Lei di che cosa si occupa esattamente?
«Lavoro con la mia tutor, l’infettivologa, nell’ambulatorio delle malattie croniche: soprattutto diabete e ipertensione. In Africa si è sempre tanto parlato delle malattie infettive, dell’Aids, della tubercolosi della malaria, ma il realtà in questo momento si sta veramente assistendo ad un incremento esponenziale delle patologie croniche. L’ambulatorio è attivo tre giorni la settimana: visitiamo dalle 40 alle 50 persone al giorno. Gli altri due giorni vado in reparto, dove serve: c’è quello femminile, quello maschile e la ‘Intensive cure’ una specie di terapia intensiva, niente a che vedere con la nostra. Ci sono meno pazienti, ma c’è un’unica infermiera».
In ambulatorio come si prende cura dei pazienti?

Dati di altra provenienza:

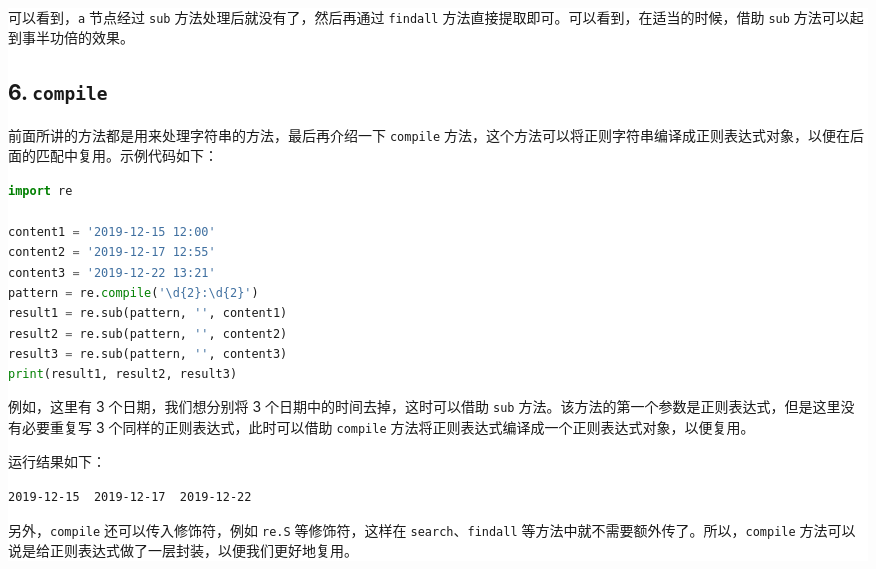 可以看到，`a` 节点经过 `sub` 方法处理后就没有了，然后再通过 `findall` 方法直接提取即可。可以看到，在适当的时候，借助 `sub` 方法可以起到事半功倍的效果。

## 6. `compile`

前面所讲的方法都是用来处理字符串的方法，最后再介绍一下 `compile` 方法，这个方法可以将正则字符串编译成正则表达式对象，以便在后面的匹配中复用。示例代码如下：

```python
import re

content1 = '2019-12-15 12:00'
content2 = '2019-12-17 12:55'
content3 = '2019-12-22 13:21'
pattern = re.compile('\d{2}:\d{2}')
result1 = re.sub(pattern, '', content1)
result2 = re.sub(pattern, '', content2)
result3 = re.sub(pattern, '', content3)
print(result1, result2, result3)
```

例如，这里有 3 个日期，我们想分别将 3 个日期中的时间去掉，这时可以借助 `sub` 方法。该方法的第一个参数是正则表达式，但是这里没有必要重复写 3 个同样的正则表达式，此时可以借助 `compile` 方法将正则表达式编译成一个正则表达式对象，以便复用。

运行结果如下：

```
2019-12-15  2019-12-17  2019-12-22
```

另外，`compile` 还可以传入修饰符，例如 `re.S` 等修饰符，这样在 `search`、`findall` 等方法中就不需要额外传了。所以，`compile` 方法可以说是给正则表达式做了一层封装，以便我们更好地复用。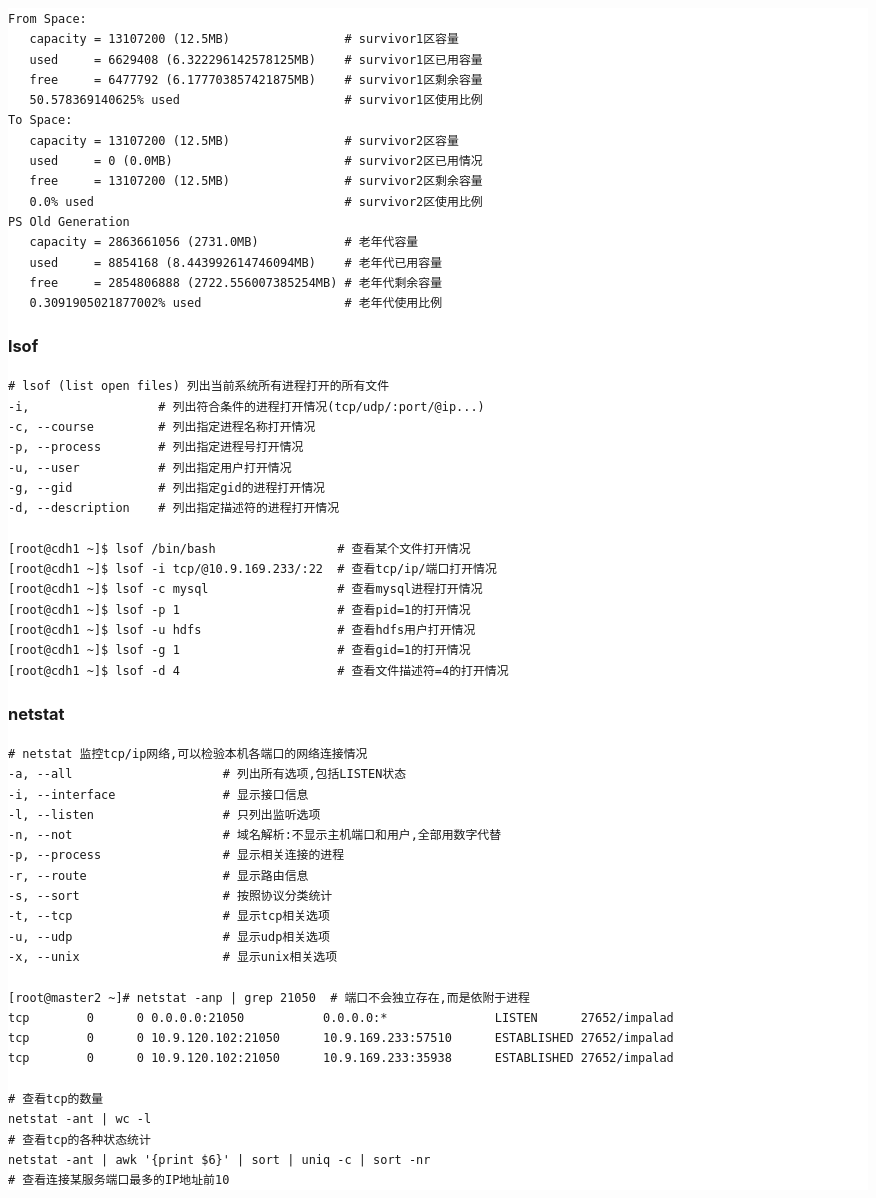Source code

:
 ```shell script
From Space:
   capacity = 13107200 (12.5MB)                # survivor1区容量
   used     = 6629408 (6.322296142578125MB)    # survivor1区已用容量
   free     = 6477792 (6.177703857421875MB)    # survivor1区剩余容量
   50.578369140625% used                       # survivor1区使用比例
To Space:
   capacity = 13107200 (12.5MB)                # survivor2区容量
   used     = 0 (0.0MB)                        # survivor2区已用情况
   free     = 13107200 (12.5MB)                # survivor2区剩余容量
   0.0% used                                   # survivor2区使用比例
PS Old Generation
   capacity = 2863661056 (2731.0MB)            # 老年代容量
   used     = 8854168 (8.443992614746094MB)    # 老年代已用容量
   free     = 2854806888 (2722.556007385254MB) # 老年代剩余容量
   0.3091905021877002% used                    # 老年代使用比例
```

### lsof
```shell script
# lsof (list open files) 列出当前系统所有进程打开的所有文件
-i,                  # 列出符合条件的进程打开情况(tcp/udp/:port/@ip...)
-c, --course         # 列出指定进程名称打开情况
-p, --process        # 列出指定进程号打开情况
-u, --user           # 列出指定用户打开情况
-g, --gid            # 列出指定gid的进程打开情况
-d, --description    # 列出指定描述符的进程打开情况

[root@cdh1 ~]$ lsof /bin/bash                 # 查看某个文件打开情况
[root@cdh1 ~]$ lsof -i tcp/@10.9.169.233/:22  # 查看tcp/ip/端口打开情况
[root@cdh1 ~]$ lsof -c mysql                  # 查看mysql进程打开情况
[root@cdh1 ~]$ lsof -p 1                      # 查看pid=1的打开情况
[root@cdh1 ~]$ lsof -u hdfs                   # 查看hdfs用户打开情况
[root@cdh1 ~]$ lsof -g 1                      # 查看gid=1的打开情况
[root@cdh1 ~]$ lsof -d 4                      # 查看文件描述符=4的打开情况
```

### netstat
```shell script
# netstat 监控tcp/ip网络,可以检验本机各端口的网络连接情况
-a, --all                     # 列出所有选项,包括LISTEN状态
-i, --interface               # 显示接口信息
-l, --listen                  # 只列出监听选项
-n, --not                     # 域名解析:不显示主机端口和用户,全部用数字代替
-p, --process                 # 显示相关连接的进程
-r, --route                   # 显示路由信息
-s, --sort                    # 按照协议分类统计
-t, --tcp                     # 显示tcp相关选项
-u, --udp                     # 显示udp相关选项
-x, --unix                    # 显示unix相关选项

[root@master2 ~]# netstat -anp | grep 21050  # 端口不会独立存在,而是依附于进程
tcp        0      0 0.0.0.0:21050           0.0.0.0:*               LISTEN      27652/impalad       
tcp        0      0 10.9.120.102:21050      10.9.169.233:57510      ESTABLISHED 27652/impalad       
tcp        0      0 10.9.120.102:21050      10.9.169.233:35938      ESTABLISHED 27652/impalad       

# 查看tcp的数量
netstat -ant | wc -l
# 查看tcp的各种状态统计
netstat -ant | awk '{print $6}' | sort | uniq -c | sort -nr
# 查看连接某服务端口最多的IP地址前10
```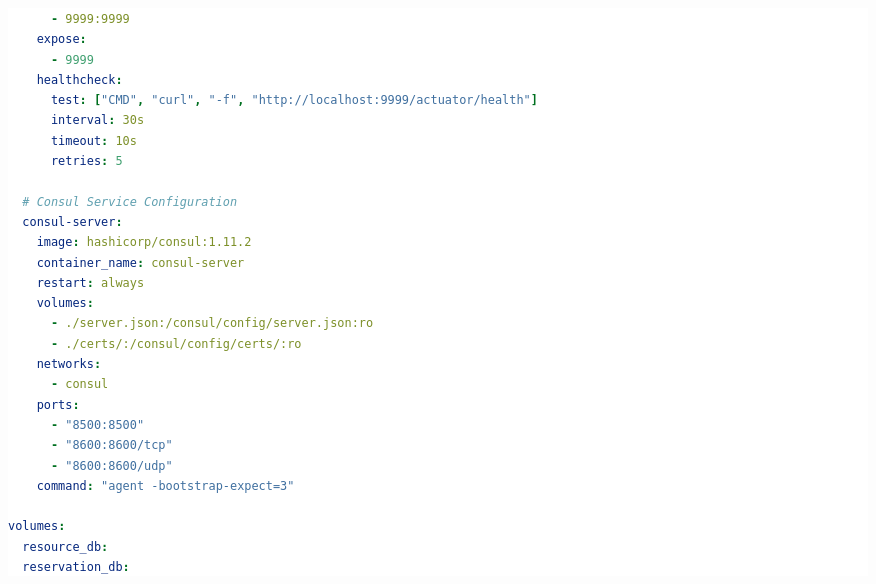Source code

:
 ```yaml
      - 9999:9999
    expose:
      - 9999
    healthcheck:
      test: ["CMD", "curl", "-f", "http://localhost:9999/actuator/health"]
      interval: 30s
      timeout: 10s
      retries: 5

  # Consul Service Configuration
  consul-server:
    image: hashicorp/consul:1.11.2
    container_name: consul-server
    restart: always
    volumes:
      - ./server.json:/consul/config/server.json:ro
      - ./certs/:/consul/config/certs/:ro
    networks:
      - consul
    ports:
      - "8500:8500"
      - "8600:8600/tcp"
      - "8600:8600/udp"
    command: "agent -bootstrap-expect=3"

volumes:
  resource_db:
  reservation_db:
```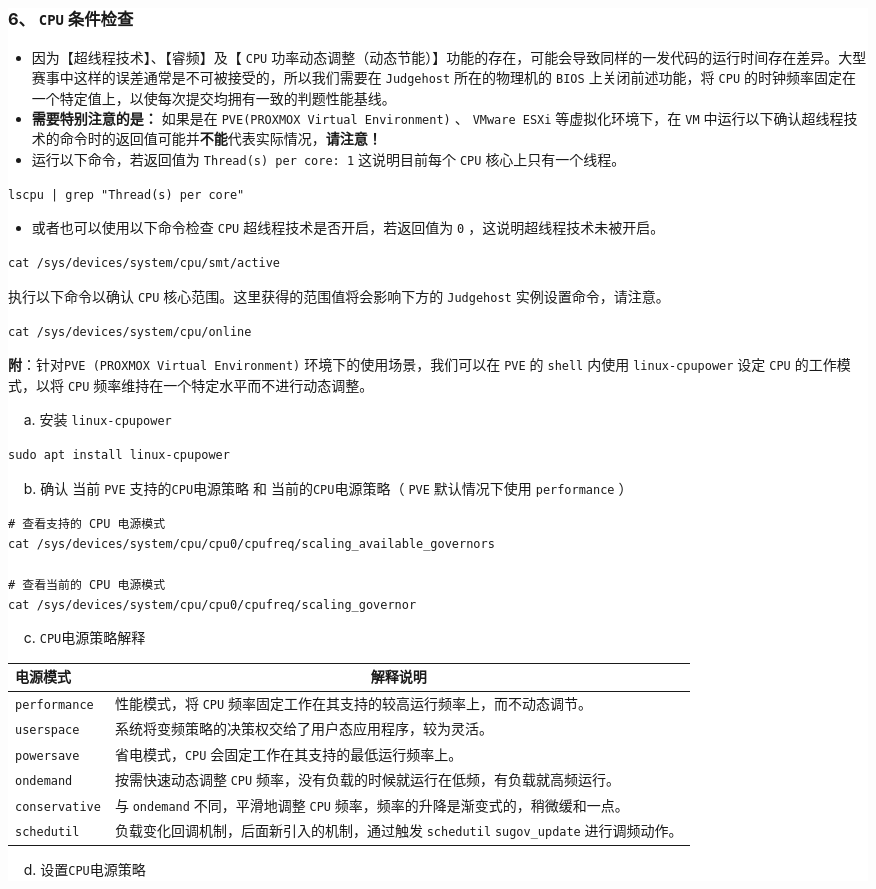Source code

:### 6、 `CPU` 条件检查

- 因为【超线程技术】、【睿频】及【 `CPU` 功率动态调整（动态节能）】功能的存在，可能会导致同样的一发代码的运行时间存在差异。大型赛事中这样的误差通常是不可被接受的，所以我们需要在 `Judgehost` 所在的物理机的 `BIOS` 上关闭前述功能，将 `CPU` 的时钟频率固定在一个特定值上，以使每次提交均拥有一致的判题性能基线。
- **需要特别注意的是：** 如果是在 `PVE(PROXMOX Virtual Environment)` 、 `VMware ESXi` 等虚拟化环境下，在 `VM` 中运行以下确认超线程技术的命令时的返回值可能并**不能**代表实际情况，**请注意！**
- 运行以下命令，若返回值为 `Thread(s) per core: 1` 这说明目前每个 `CPU` 核心上只有一个线程。

```shell
lscpu | grep "Thread(s) per core"
```

- 或者也可以使用以下命令检查 `CPU` 超线程技术是否开启，若返回值为 `0` ，这说明超线程技术未被开启。

```shell
cat /sys/devices/system/cpu/smt/active
```

执行以下命令以确认 `CPU` 核心范围。这里获得的范围值将会影响下方的 `Judgehost` 实例设置命令，请注意。

```shell
cat /sys/devices/system/cpu/online
```

**附**：针对`PVE (PROXMOX Virtual Environment)` 环境下的使用场景，我们可以在 `PVE` 的 `shell` 内使用 `linux-cpupower` 设定 `CPU` 的工作模式，以将 `CPU` 频率维持在一个特定水平而不进行动态调整。

    a. 安装 `linux-cpupower` 

```shell
sudo apt install linux-cpupower
```

    b. 确认 当前 `PVE` 支持的`CPU`电源策略 和 当前的`CPU`电源策略（ `PVE` 默认情况下使用 `performance` ）

```shell
# 查看支持的 CPU 电源模式
cat /sys/devices/system/cpu/cpu0/cpufreq/scaling_available_governors

# 查看当前的 CPU 电源模式
cat /sys/devices/system/cpu/cpu0/cpufreq/scaling_governor
```

    c. `CPU`电源策略解释

| 电源模式           | 解释说明                                                      |
|:-------------- | --------------------------------------------------------- |
| `performance`  | 性能模式，将 `CPU` 频率固定工作在其支持的较高运行频率上，而不动态调节。                   |
| `userspace`    | 系统将变频策略的决策权交给了用户态应用程序，较为灵活。                               |
| `powersave`    | 省电模式，`CPU` 会固定工作在其支持的最低运行频率上。                             |
| `ondemand`     | 按需快速动态调整 `CPU` 频率，没有负载的时候就运行在低频，有负载就高频运行。                 |
| `conservative` | 与 `ondemand` 不同，平滑地调整 `CPU` 频率，频率的升降是渐变式的，稍微缓和一点。         |
| `schedutil`    | 负载变化回调机制，后面新引入的机制，通过触发 `schedutil` `sugov_update` 进行调频动作。 |

    d. 设置`CPU`电源策略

«Li visitiamo, diamo la terapia, ma soprattutto li “educhiamo”. Nel senso che spieghiamo come comportarsi a casa. Cosa devono mangiare, l’attività fisica da fare. Il modello occidentale
della Coca-cola e del “grasso è bello” è forte. Le terapie sono limitate. La diffi coltà è far capire loro che si tratta di malattie croniche quindi che la terapia va mantenuta per tutta la vita. Per il diabete, ad esempio, abbiamo solo due farmaci. Qui tutta la sanità è a pagamento. Per adesso il primo pensiero che mi viene in mente è: ‘Quante cose potremmo fare in Italia per queste persone’. È un continuo confrontarsi con il ‘senso del limite’. Una famiglia deve decidere se fare un esame o mandare il figlio a scuola. In Italia ci dimentichiamo che, per quanto grandi, le risorse sono sempre limitate: se chiedo una tac per il paziente X la sto portando via al paziente Y, non sembra ma è così».
Che età hanno i suoi pazienti?
«Tutte le età. L’altro giorno è arrivato in ambulatorio un ragazzo di 35 anni con una brutta ipoglicemia (diabete 1, quello che necessità dell’insulina ndr) quindi con una possibile compromissione cerebrale. Molti pazienti impiegano ore a piedi per raggiungere l’ospedale, tanti non possono permetterselo. ‘Come possiamo aiutarlo?’ mi sono chiesta. Gli ho corretto la glicemia e siamo in attesa di vedere i danni al cervello, sperando non ce ne siano. Di più non potevo fare».
Altri episodi che l’hanno colpita?
«Ogni paziente in ambulatorio ha una scheda. Ad ogni visita il medico la porge al malato scrivendo quand’è la prossima visita. Spesso ti guardano perplessi come dire: ‘Ma io non so leggere’. Un’altra signora è arrivata con una malformazione del piede. Cammina appoggiando il dorso invece della pianta. La mia tutor le ha suggerito di andare ad Iringa dove c’è un ospedale più attrezzato. La donna ha alzato la testa e in swahili (la lingua ufficiale ndr) ha detto: ‘È già tanto che sono riuscita a venire qui, non posso permettermi di andare ad Iringa’. Dista una trentina di minuti di ‘bagiagi’, una motoretta».